Records from a collection =
--- START ---

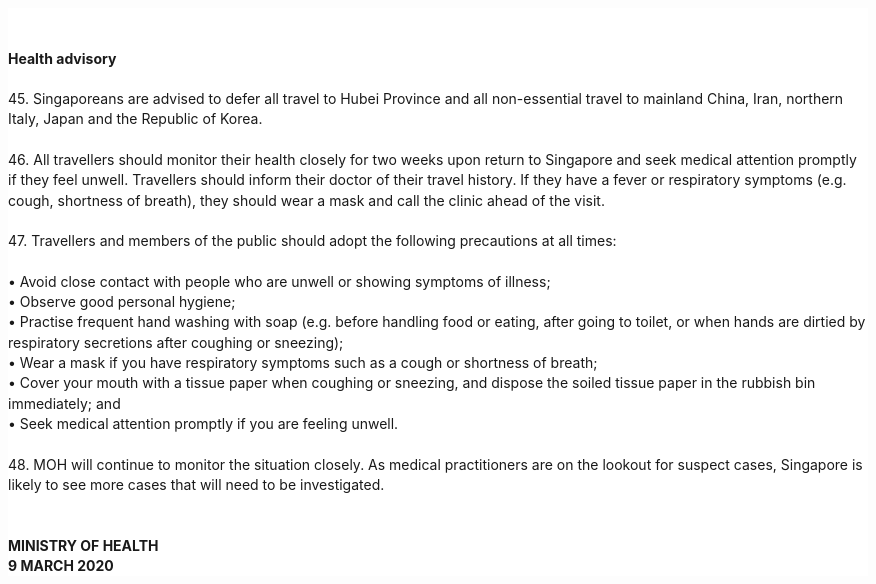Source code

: <br>
<br><strong>Health advisory
</strong><br>
<br>45.	Singaporeans are advised to defer all travel to Hubei Province and all non-essential travel to mainland China, Iran, northern Italy, Japan and the Republic of Korea. 
<br>
<br>46.	All travellers should monitor their health closely for two weeks upon return to Singapore and seek medical attention promptly if they feel unwell. Travellers should inform their doctor of their travel history. If they have a fever or respiratory symptoms (e.g. cough, shortness of breath), they should wear a mask and call the clinic ahead of the visit.
<br>
<br>47.	Travellers and members of the public should adopt the following precautions at all times: 
<br>
<br>•	Avoid close contact with people who are unwell or showing symptoms of illness; 
<br>•	Observe good personal hygiene; 
<br>•	Practise frequent hand washing with soap (e.g. before handling food or eating, after going to toilet, or when hands are dirtied by respiratory secretions after coughing or sneezing); 
<br>•	Wear a mask if you have respiratory symptoms such as a cough or shortness of breath; 
<br>•	Cover your mouth with a tissue paper when coughing or sneezing, and dispose the soiled tissue paper in the rubbish bin immediately; and 
<br>•	Seek medical attention promptly if you are feeling unwell.
<br>
<br>48.	MOH will continue to monitor the situation closely. As medical practitioners are on the lookout for suspect cases, Singapore is likely to see more cases that will need to be investigated. 
<br>
<br>
<br><strong>MINISTRY OF HEALTH
<br>9 MARCH 2020
</strong><br></body>
</html>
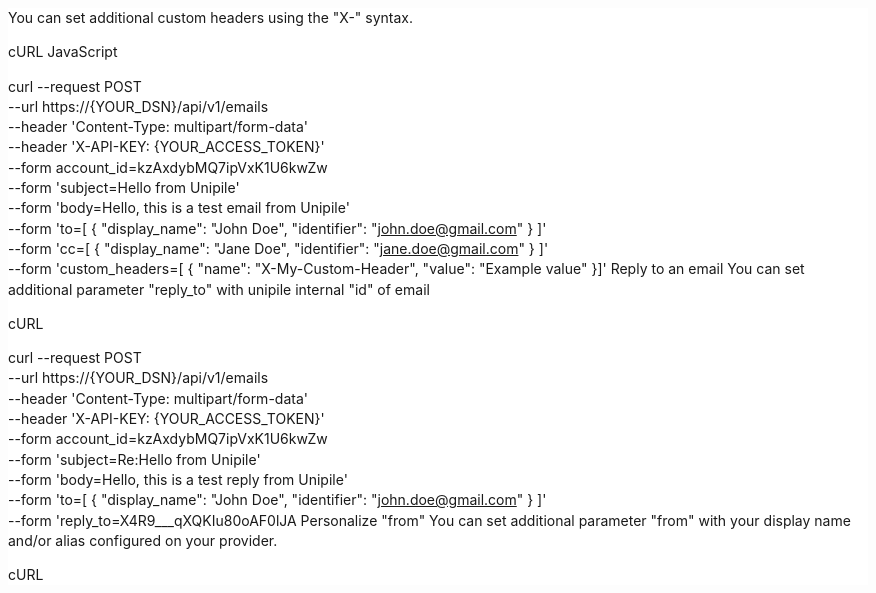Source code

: You can set additional custom headers using the "X-" syntax.

cURL
JavaScript

curl --request POST \
  --url https://{YOUR_DSN}/api/v1/emails \
  --header 'Content-Type: multipart/form-data' \
  --header 'X-API-KEY: {YOUR_ACCESS_TOKEN}' \
  --form account_id=kzAxdybMQ7ipVxK1U6kwZw \
  --form 'subject=Hello from Unipile' \
  --form 'body=Hello, this is a test email from Unipile' \
  --form 'to=[
	{
		"display_name": "John Doe",
		"identifier": "john.doe@gmail.com"
	}
]' \
  --form 'cc=[
	{
		"display_name": "Jane Doe",
		"identifier": "jane.doe@gmail.com"
	}
]' \
  --form 'custom_headers=[
    {
      "name": "X-My-Custom-Header",
      "value": "Example value"
    }]'
Reply to an email
You can set additional parameter "reply_to" with unipile internal "id" of email

cURL

curl --request POST \
  --url https://{YOUR_DSN}/api/v1/emails \
  --header 'Content-Type: multipart/form-data' \
  --header 'X-API-KEY: {YOUR_ACCESS_TOKEN}' \
  --form account_id=kzAxdybMQ7ipVxK1U6kwZw \
  --form 'subject=Re:Hello from Unipile' \
  --form 'body=Hello, this is a test reply from Unipile' \
  --form 'to=[
	{
		"display_name": "John Doe",
		"identifier": "john.doe@gmail.com"
	}
]' \
  --form 'reply_to=X4R9___qXQKIu80oAF0lJA
Personalize "from"
You can set additional parameter "from" with your display name and/or alias configured on your provider.

cURL
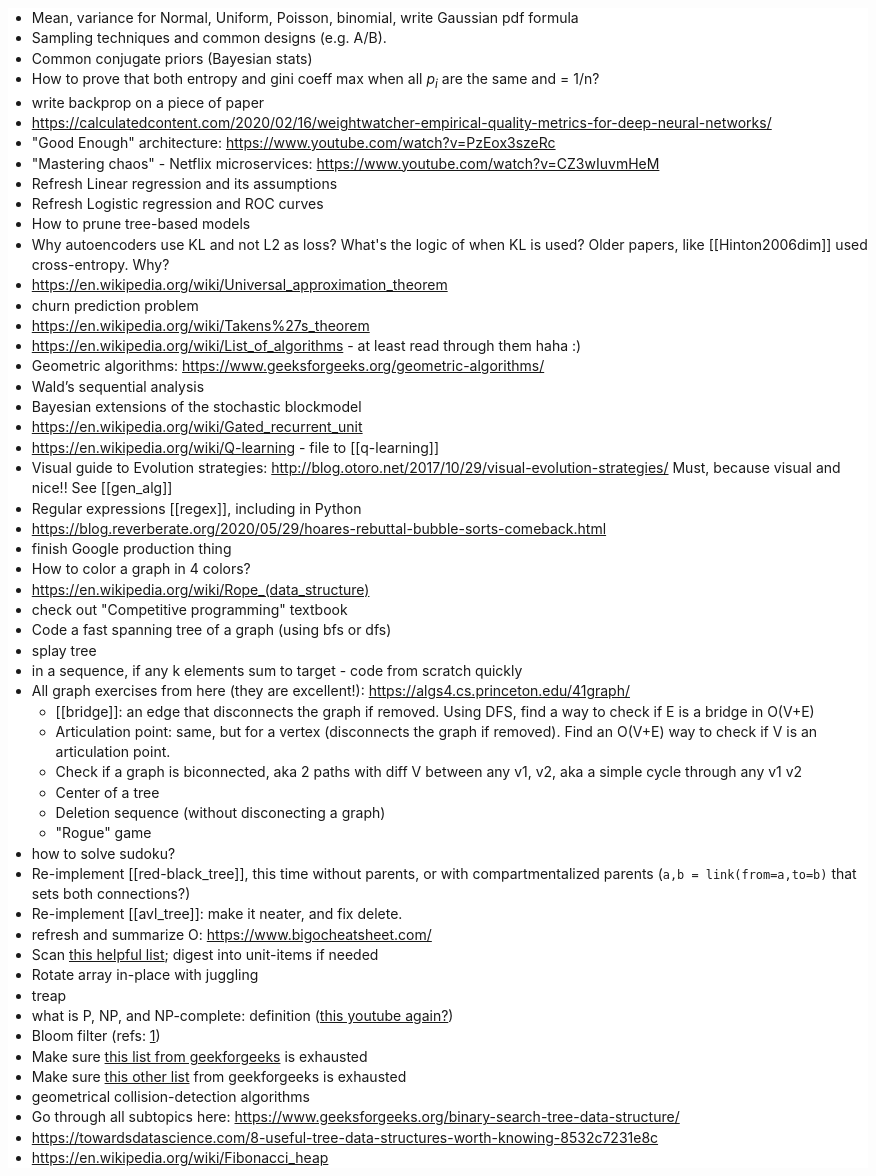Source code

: * Mean, variance for Normal, Uniform, Poisson, binomial, write Gaussian pdf formula
* Sampling techniques and common designs (e.g. A/B).
* Common conjugate priors (Bayesian stats)
* How to prove that both entropy and gini coeff max when all $p_i$ are the same and = 1/n?
* write backprop on a piece of paper
* https://calculatedcontent.com/2020/02/16/weightwatcher-empirical-quality-metrics-for-deep-neural-networks/
* "Good Enough" architecture: https://www.youtube.com/watch?v=PzEox3szeRc
* "Mastering chaos" - Netflix microservices: https://www.youtube.com/watch?v=CZ3wIuvmHeM	
* Refresh Linear regression and its assumptions
* Refresh Logistic regression and ROC curves
* How to prune tree-based models
* Why autoencoders use KL and not L2 as loss? What's the logic of when KL is used? Older papers, like [[Hinton2006dim]] used cross-entropy. Why?
* https://en.wikipedia.org/wiki/Universal_approximation_theorem
* churn prediction problem
* https://en.wikipedia.org/wiki/Takens%27s_theorem
* https://en.wikipedia.org/wiki/List_of_algorithms - at least read through them haha :)
* Geometric algorithms: https://www.geeksforgeeks.org/geometric-algorithms/
* Wald’s sequential analysis
* Bayesian extensions of the stochastic blockmodel
* https://en.wikipedia.org/wiki/Gated_recurrent_unit
* https://en.wikipedia.org/wiki/Q-learning - file to [[q-learning]]
* Visual guide to Evolution strategies: http://blog.otoro.net/2017/10/29/visual-evolution-strategies/ Must, because visual and nice!! See [[gen_alg]]
* Regular expressions [[regex]], including in Python
* https://blog.reverberate.org/2020/05/29/hoares-rebuttal-bubble-sorts-comeback.html
* finish Google production thing
* How to color a graph in 4 colors?
* https://en.wikipedia.org/wiki/Rope_(data_structure)
* check out "Competitive programming" textbook
* Code a fast spanning tree of a graph (using bfs or dfs)
* splay tree
* in a sequence, if any k elements sum to target - code from scratch quickly
* All graph exercises from here (they are excellent!): https://algs4.cs.princeton.edu/41graph/
    * [[bridge]]: an edge that disconnects the graph if removed. Using DFS, find a way to check if E is a bridge in O(V+E)
    * Articulation point: same, but for a vertex (disconnects the graph if removed). Find an O(V+E) way to check if V is an articulation point.
    * Check if a graph is biconnected, aka 2 paths with diff V between any v1, v2, aka a simple cycle through any v1 v2
    * Center of a tree
    * Deletion sequence (without disconecting a graph)
    * "Rogue" game
* how to solve sudoku?
* Re-implement [[red-black_tree]], this time without parents, or with compartmentalized parents (`a,b = link(from=a,to=b)` that sets both connections?)
* Re-implement [[avl_tree]]: make it neater, and fix delete.
* refresh and summarize O: https://www.bigocheatsheet.com/
* Scan [this helpful list](https://www.freecodecamp.org/news/coding-interviews-for-dummies-5e048933b82b/); digest into unit-items if needed
* Rotate array in-place with juggling
* treap
* what is P, NP, and NP-complete: definition ([this youtube again?](https://www.youtube.com/watch?v=YX40hbAHx3s))
* Bloom filter (refs: [1](https://dominikschmidt.xyz/bloom-filter/))
* Make sure [this list from geekforgeeks](https://www.geeksforgeeks.org/top-10-algorithms-in-interview-questions/) is exhausted
* Make sure [this other list](https://www.geeksforgeeks.org/find-subarray-with-given-sum-in-array-of-integers/) from geekforgeeks is exhausted
* geometrical collision-detection algorithms
* Go through all subtopics here: https://www.geeksforgeeks.org/binary-search-tree-data-structure/
* https://towardsdatascience.com/8-useful-tree-data-structures-worth-knowing-8532c7231e8c
* https://en.wikipedia.org/wiki/Fibonacci_heap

--- END ---

Your answer must be a single number: the count of lines above that hold the word "implement".

2